Продолжатель Гомера и в данном случае сохраняет верность образцу, не позволяя себе приписывать эпическим героям пороки и страсти, заимствованные из повседневного быта. Не удивительно, что современные исследователи находят его Неоптолема куда более «рыцарственным», нежели он «обычно» представлен в традиции: даже Приама юный воитель, по их мнению, убивает недостаточно жестоко[47]. Точно так же Агамемнон в нашей поэме «восполняет» якобы присущий ему недостаток лидерских качеств[48]. Однако единственное отличие в трактовке образа царя Микен от гомеровской у Квинта — отсутствие сюжетообразующей для «Илиады» темы спора с нижестоящим вождем из-за статусной добычи, темы, знакомой любому обществу, близкому к гомеровскому, и раскрываемой в художественном плане с помощью колоритной перебранки антагонистов со всеми присущими ей жанровыми особенностями. В то же время основные достоинства военного предводителя в традиционном эпосе — щедрость к лояльным союзникам, забота о войске, личная воинская доблесть — приписываются Квинтом старшему Атриду в полном согласии с Гомером (Hom. Il. X, 86–101; XI, 90–279; XIX, 241–249).

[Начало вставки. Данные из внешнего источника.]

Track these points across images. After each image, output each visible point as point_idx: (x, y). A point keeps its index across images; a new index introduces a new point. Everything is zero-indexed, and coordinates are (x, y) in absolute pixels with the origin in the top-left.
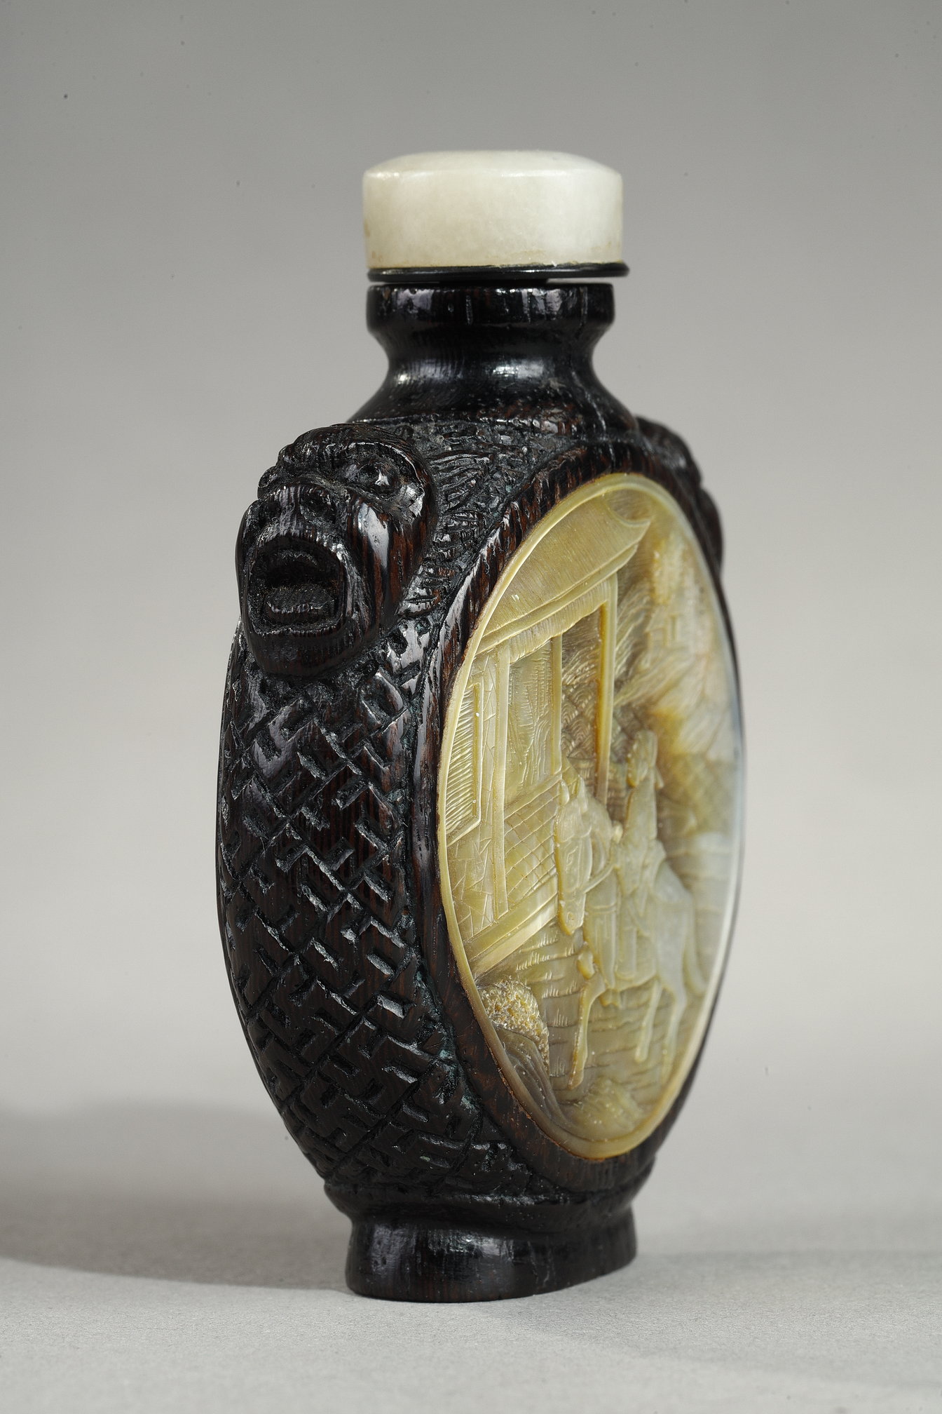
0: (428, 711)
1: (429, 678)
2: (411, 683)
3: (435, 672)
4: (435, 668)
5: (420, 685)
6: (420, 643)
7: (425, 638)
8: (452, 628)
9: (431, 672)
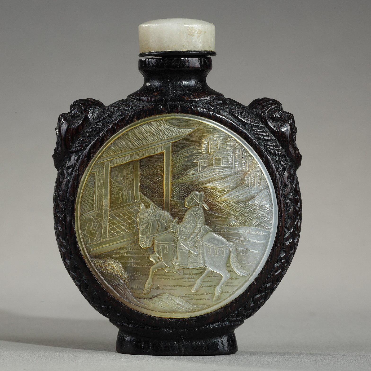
0: (73, 179)
1: (75, 169)
2: (70, 170)
3: (77, 168)
4: (77, 167)
5: (72, 171)
6: (74, 160)
7: (76, 158)
8: (84, 155)
9: (76, 168)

Самую существенную эволюцию, согласно современной научной критике, претерпел в поэме образ Аякса Теламонида, который утратил якобы свойственную ему в «Илиаде» двойственность: сочетание гигантской физической силы с недостаточной живостью ума[49]. При этом реальных подтверждений того, что «подлинный» гомеровский Аякс должен восприниматься именно так, обнаружить не удается. Напротив, герои традиционного эпоса по определению сочетают в себе достоинства «мужа воины» и «мужа совета», и Большой Аякс у Гомера ни в малейшей степени не является исключением. В сочинении Квинта этот идеал героической доблести — арете — пропущен сквозь призму классического представления о калокагатии, объединении физических и нравственных достоинств в гармонично развитой личности, что несомненно объясняется влиянием Второй Софистики. Ориентация последней на классический век Афин нашла отражение в воспроизведении аттической судебной практики произнесения ответных речей тяжущимися сторонами, каковая деталь является отличительной особенностью содержащейся в поэме версии знаменитого спора между Аяксом и Одиссеем об оружии Ахилла[50]. Речи Большого Аякса в этом состязании красноречия выглядят весьма убедительно не только в силу весомости приводимых аргументов, но и благодаря форме их подачи (Q. Smyrn. V, 181–316). Отдельные исследователи говорят даже о безоговорочной победе сына Теламона, что является заведомым преувеличением, учитывая вердикт троянских пленников и последующую судьбу изготовленных Гефестом доспехов, которые Аякс требовал для себя, тогда как Одиссей отдал наследнику Пелида, чьё присутствие под стенами Трои стало ключевым для судьбы всей осады.